I’ve never liked to clean, but I like everything to be clean. Since becoming an adult, I’ve been one of those “make the bed every morning or else my day won’t start right” kind of people. My husband knows the key to my heart is to help keep the house clean. When I decide something needs done, it needs done right away, leading to many a late night vacuuming or bathroom cleaning sessions. In my house, everything had a place, a place that is not on a countertop or on the floor.
Then, I became a mom.
Right now, as I look around my living room, I see a vacuum cleaner sitting out and plugged in (but yet to be used), a dirty tissue on our ottoman, a car seat in the middle of the floor, and baby blankets and play things flung haphazardly on our rug with a dog toy here or there. I don’t dare get down to discover the amount of dog and cat hair permeating our rug. Hairballs blow like tumbleweeds on our hardwood floor.

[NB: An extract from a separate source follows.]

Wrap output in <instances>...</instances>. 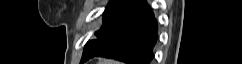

If I turn my head and look into our dining area, I see a bottle of syrup on the table, left over from morning waffles, placemats that need ironed, leftover napkins, Valentine’s Day cards and wilting flowers, a diaper bag, and more dog toys. I don’t even want to look in our kitchen and don’t even think about asking me about the upstairs. I’m happy if I can manage to create a path to walk in our bedroom.
I also see a baby, smiling up at me from her play gym, wanting attention. She’s flailing her arms around, trying to crawl, but she’s not quite strong enough…yet.
Sure, I could maybe squeeze in some time during the week to clean and pick up, after AJ goes to bed. But I’m normally bone tired, and sitting down for a few minutes before I fall asleep to read a book or watch Downton Abbey is how I keep my sanity. So I put off house chores until the weekend, but when the weekend comes I’d rather spend it playing with my baby, or spending time with my husband, family or friends.
On the days I do go on a cleaning rampage, when I’m finished the peace that comes with a clean house falls over me. But then I feel a certain melancholy, knowing I’ve missed several precious hours with my baby, who is changing by the minute.
My pre-baby self would surely look upon my home’s current state in shock and disgust. But I’m not my pre-baby self anymore. I keep telling myself that one day, one day our house will be spotless (maybe when AJ moves out?). But for now, I’ll take the mess – every spill, every stain is a little reminder of all the wonderful life happening in our home.